REQUIREMENT 1
Please copy the part of the io_uring overflow excerpt running from "On 7/7/20 8:28" down to "test_cq_overflow(struct io_uring *ring)".

PASSAGE TO READ
============
On 7/7/20 8:28 AM, Jens Axboe wrote:
> On 7/7/20 7:24 AM, Xiaoguang Wang wrote:
>> For those applications which are not willing to use io_uring_enter()
>> to reap and handle cqes, they may completely rely on liburing's
>> io_uring_peek_cqe(), but if cq ring has overflowed, currently because
>> io_uring_peek_cqe() is not aware of this overflow, it won't enter
>> kernel to flush cqes, below test program can reveal this bug:
>>
>> static void test_cq_overflow(struct io_uring *ring)
>> {
>>         struct io_uring_cqe *cqe;
>>         struct io_uring_sqe *sqe;
>>         int issued = 0;
>>         int ret = 0;
>>
>>         do {
>>                 sqe = io_uring_get_sqe(ring);
>>                 if (!sqe) {
>>                         fprintf(stderr, "get sqe failed\n");
>>                         break;;
>>                 }
>>                 ret = io_uring_submit(ring);
>>                 if (ret <= 0) {
>>                         if (ret != -EBUSY)
>>                                 fprintf(stderr, "sqe submit failed: %d\n", ret);
>>                         break;
>>                 }
>>                 issued++;
>>         } while (ret > 0);
>>         assert(ret == -EBUSY);
>>
>>         printf("issued requests: %d\n", issued);
>>
>>         while (issued) {
>>                 ret = io_uring_peek_cqe(ring, &cqe);
>>                 if (ret) {
>>                         if (ret != -EAGAIN) {
>>                                 fprintf(stderr, "peek completion failed: %s\n",
>>                                         strerror(ret));
>>                                 break;
>>                         }
>>                         printf("left requets: %d\n", issued);
>>                         continue;
>>                 }
>>                 io_uring_cqe_seen(ring, cqe);
>>                 issued--;
>>                 printf("left requets: %d\n", issued);
>>         }
>> }
>>
>> int main(int argc, char *argv[])
>> {
>>         int ret;
>>         struct io_uring ring;
>>
>>         ret = io_uring_queue_init(16, &ring, 0);
>>         if (ret) {
>>                 fprintf(stderr, "ring setup failed: %d\n", ret);
>>                 return 1;
>>         }
>>
>>         test_cq_overflow(&ring);
>>         return 0;
>> }
>>
>> To fix this issue, export cq overflow status to userspace, then
>> helper functions() in liburing, such as io_uring_peek_cqe, can be
>> aware of this cq overflow and do flush accordingly.
============
Recorded data

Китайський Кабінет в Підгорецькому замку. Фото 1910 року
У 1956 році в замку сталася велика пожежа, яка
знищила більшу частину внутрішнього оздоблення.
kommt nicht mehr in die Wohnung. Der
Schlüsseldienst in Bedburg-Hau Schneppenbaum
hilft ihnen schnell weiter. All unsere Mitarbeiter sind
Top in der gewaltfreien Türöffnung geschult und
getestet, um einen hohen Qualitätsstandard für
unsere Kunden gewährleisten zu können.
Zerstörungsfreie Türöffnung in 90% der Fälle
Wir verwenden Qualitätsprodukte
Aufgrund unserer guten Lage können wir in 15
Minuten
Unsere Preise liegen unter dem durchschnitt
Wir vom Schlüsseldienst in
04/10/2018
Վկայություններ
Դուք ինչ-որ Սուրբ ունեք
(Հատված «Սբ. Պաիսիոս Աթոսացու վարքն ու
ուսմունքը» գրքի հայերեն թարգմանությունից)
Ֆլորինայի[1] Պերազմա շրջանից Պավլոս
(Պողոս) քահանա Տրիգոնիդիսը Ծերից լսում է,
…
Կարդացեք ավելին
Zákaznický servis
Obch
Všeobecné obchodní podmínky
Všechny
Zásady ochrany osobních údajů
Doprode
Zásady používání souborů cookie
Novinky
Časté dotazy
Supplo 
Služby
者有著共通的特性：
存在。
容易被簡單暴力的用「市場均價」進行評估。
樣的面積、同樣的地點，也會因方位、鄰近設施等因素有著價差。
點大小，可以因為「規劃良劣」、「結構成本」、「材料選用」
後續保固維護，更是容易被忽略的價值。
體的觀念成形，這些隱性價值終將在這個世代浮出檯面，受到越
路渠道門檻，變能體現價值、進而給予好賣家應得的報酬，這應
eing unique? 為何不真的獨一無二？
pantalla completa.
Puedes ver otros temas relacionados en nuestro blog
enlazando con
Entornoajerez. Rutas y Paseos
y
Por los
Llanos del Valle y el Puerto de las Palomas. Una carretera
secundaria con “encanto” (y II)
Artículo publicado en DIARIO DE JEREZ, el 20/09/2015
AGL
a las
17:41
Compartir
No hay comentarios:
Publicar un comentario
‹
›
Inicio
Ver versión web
============
REQUIREMENT 2
Collect every row that contains the string "Zásady", matching case.

ANSWER BOX 1
On 7/7/20 8:28 AM, Jens Axboe wrote:
> On 7/7/20 7:24 AM, Xiaoguang Wang wrote:
>> For those applications which are not willing to use io_uring_enter()
>> to reap and handle cqes, they may completely rely on liburing's
>> io_uring_peek_cqe(), but if cq ring has overflowed, currently because
>> io_uring_peek_cqe() is not aware of this overflow, it won't enter
>> kernel to flush cqes, below test program can reveal this bug:
>>
>> static void test_cq_overflow(struct io_uring *ring)

ANSWER BOX 2
Zásady ochrany osobních údajů
Zásady používání souborů cookie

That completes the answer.